As though to emphasize that this is not just any movie, it is served up with religious solemnity: a long "overture," uplifting music and credits inscribed in marble. Moreover, "before the curtain goes up" the director, Cecil B. DeMille himself, emerges from backstage - a cordial uncle type and surprisingly authoritative - to deliver a kind of papal urbs et orbis, in which he makes it clear that he is not intent on just telling a story, but wants to transmit an ambitious message: "The theme of this picture is whether men ought to be ruled by God's laws or whether they are to be ruled by the whims of a dictator like Rameses. Are men the property of the State or are they free souls under God? This same battle continues throughout the world today."
One critic remarked that this is probably the last time we heard an oration to the masses, in the name of God, delivered in the spirit of humanism and enlightenment, and not in the spirit of revenge, suppression, terror and hatred.
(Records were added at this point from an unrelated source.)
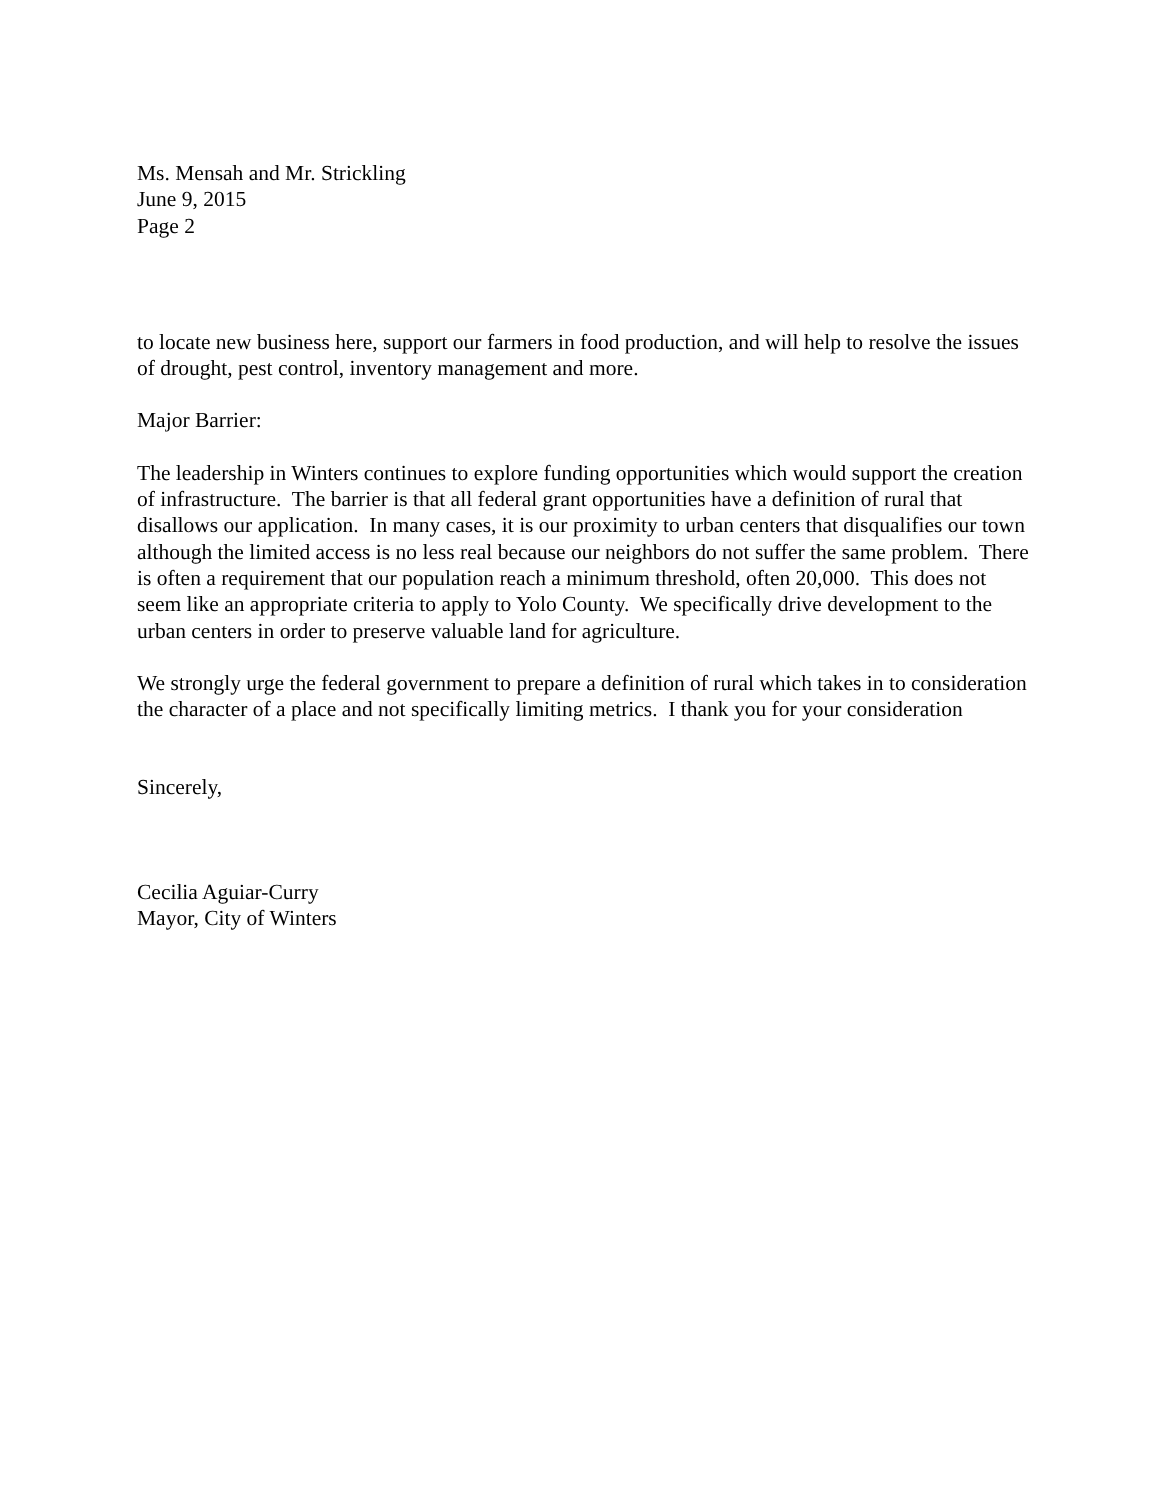Ms. Mensah and Mr. Strickling
June 9, 2015
Page 2
to locate new business here, support our farmers in food production, and will help to resolve the issues of drought, pest control, inventory management and more.
Major Barrier:
The leadership in Winters continues to explore funding opportunities which would support the creation of infrastructure. The barrier is that all federal grant opportunities have a definition of rural that disallows our application. In many cases, it is our proximity to urban centers that disqualifies our town although the limited access is no less real because our neighbors do not suffer the same problem. There is often a requirement that our population reach a minimum threshold, often 20,000. This does not seem like an appropriate criteria to apply to Yolo County. We specifically drive development to the urban centers in order to preserve valuable land for agriculture.
We strongly urge the federal government to prepare a definition of rural which takes in to consideration the character of a place and not specifically limiting metrics. I thank you for your consideration
Sincerely,
Cecilia Aguiar-Curry
Mayor, City of Winters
Cecil Blount DeMille, the son of an Episcopalian preacher and a Jewish mother who converted to Christianity upon her marriage - accompanied the cinema from the silent period to the great spectacles of the age of Technicolor, with almost unbroken success. His image - with riding boots and whip (though he never got on a horse in his life) - became a legend in his lifetime. He was reputed to be tyrannical with his actors, a pedant who made sure the last of the extras was properly outfitted and the most negligible element in the set was accurate. At the same time, he was an educated man and knowledgeable about the Bible, and in "The Ten Commandments" he invested not only extensive historical research, but his very soul. During the shooting in Egypt he suffered a heart attack but kept on directing (it would be his last film: he died three years later). Throughout the film his sonorous voice, like the voice of God himself, is also heard in narration, seamlessly blending biblical fervor with the American values of liberty. According to the values of that world, the good, the people whose side God is on, is embodied in the ancient Hebrews; and, by inference (as also expressed in Otto Preminger's "Exodus," from the same period), the new Hebrews, too, meaning the Israelis. God was ours, ours alone.